━━━━━ Data supplied ━━━━━

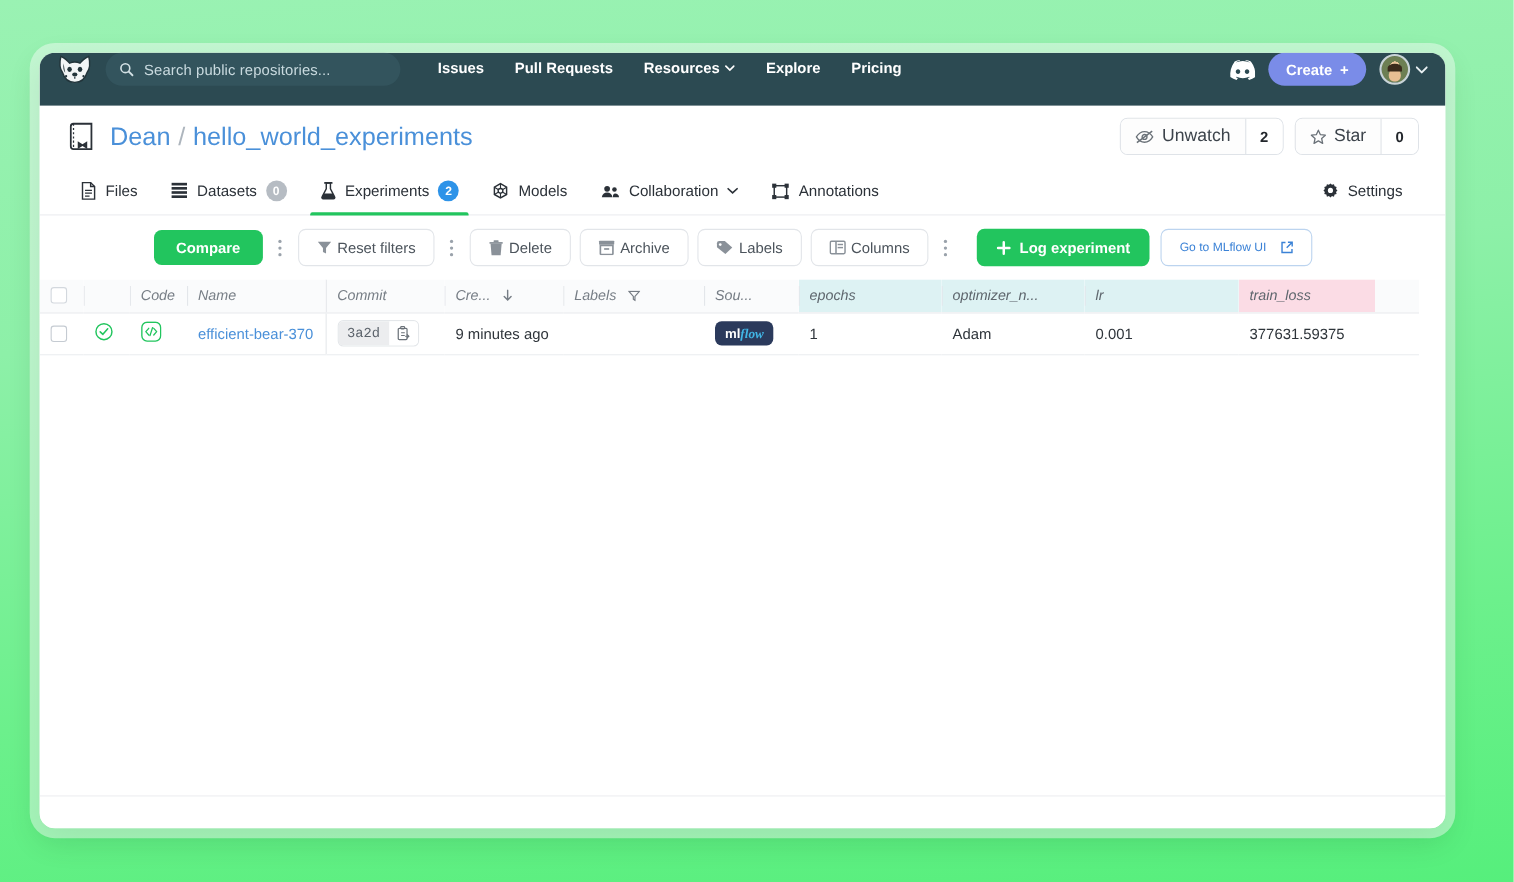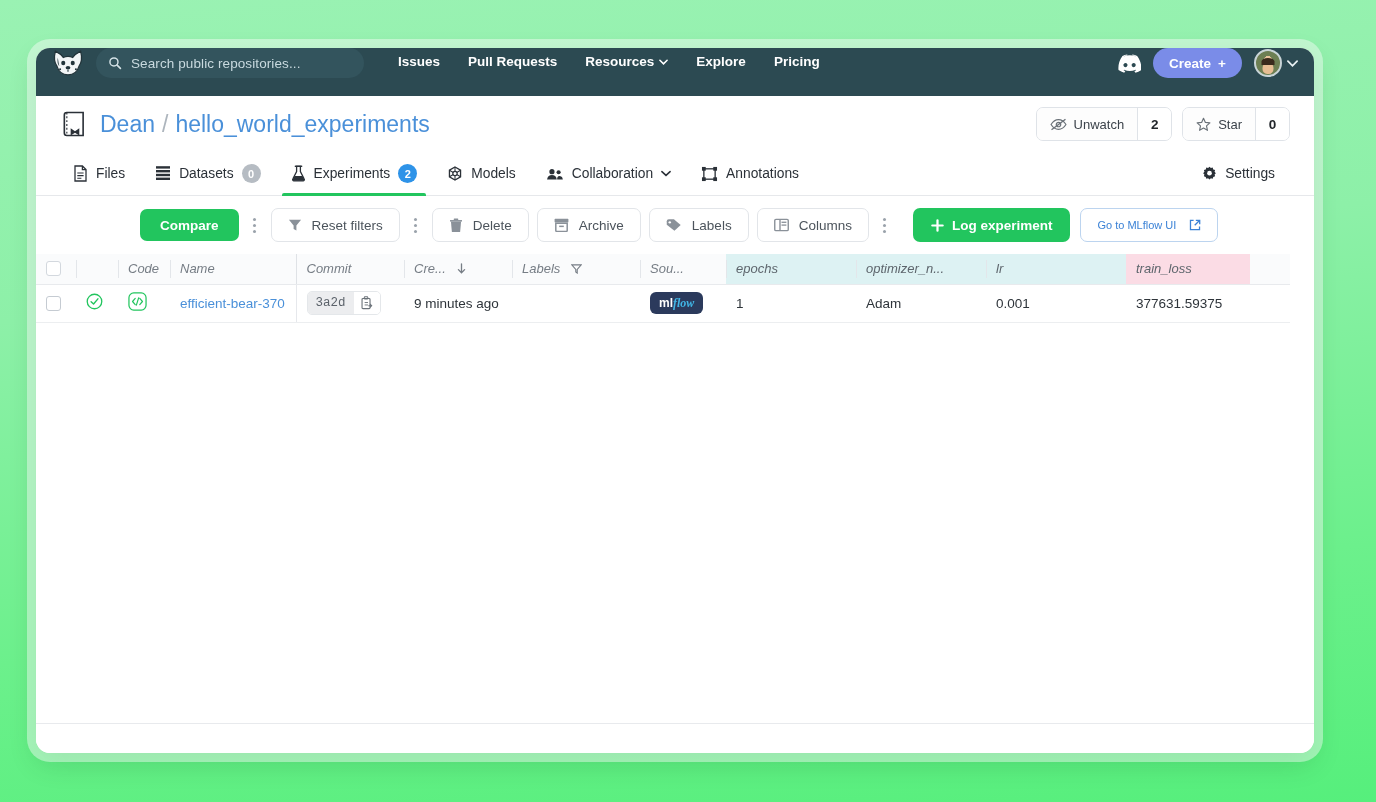--- a/index.html
+++ b/index.html
@@ -102,7 +102,7 @@
   }
   .btn-group .seg {
     display: flex; align-items: center; gap: 7px;
-    padding: 0 13px; font-size: 13px; color: #3c434b;
+    padding: 0 13px; font-size: 16px; color: #3c434b;
     cursor: pointer; background: #fdfdfd;
   }
   .btn-group .count {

━━━━━

Nothing but the pictures is to be left out; repeat the data exactly.

--- a/index.html
+++ b/index.html
@@ -102,7 +102,7 @@
   }
   .btn-group .seg {
     display: flex; align-items: center; gap: 7px;
-    padding: 0 13px; font-size: 13px; color: #3c434b;
+    padding: 0 13px; font-size: 16px; color: #3c434b;
     cursor: pointer; background: #fdfdfd;
   }
   .btn-group .count {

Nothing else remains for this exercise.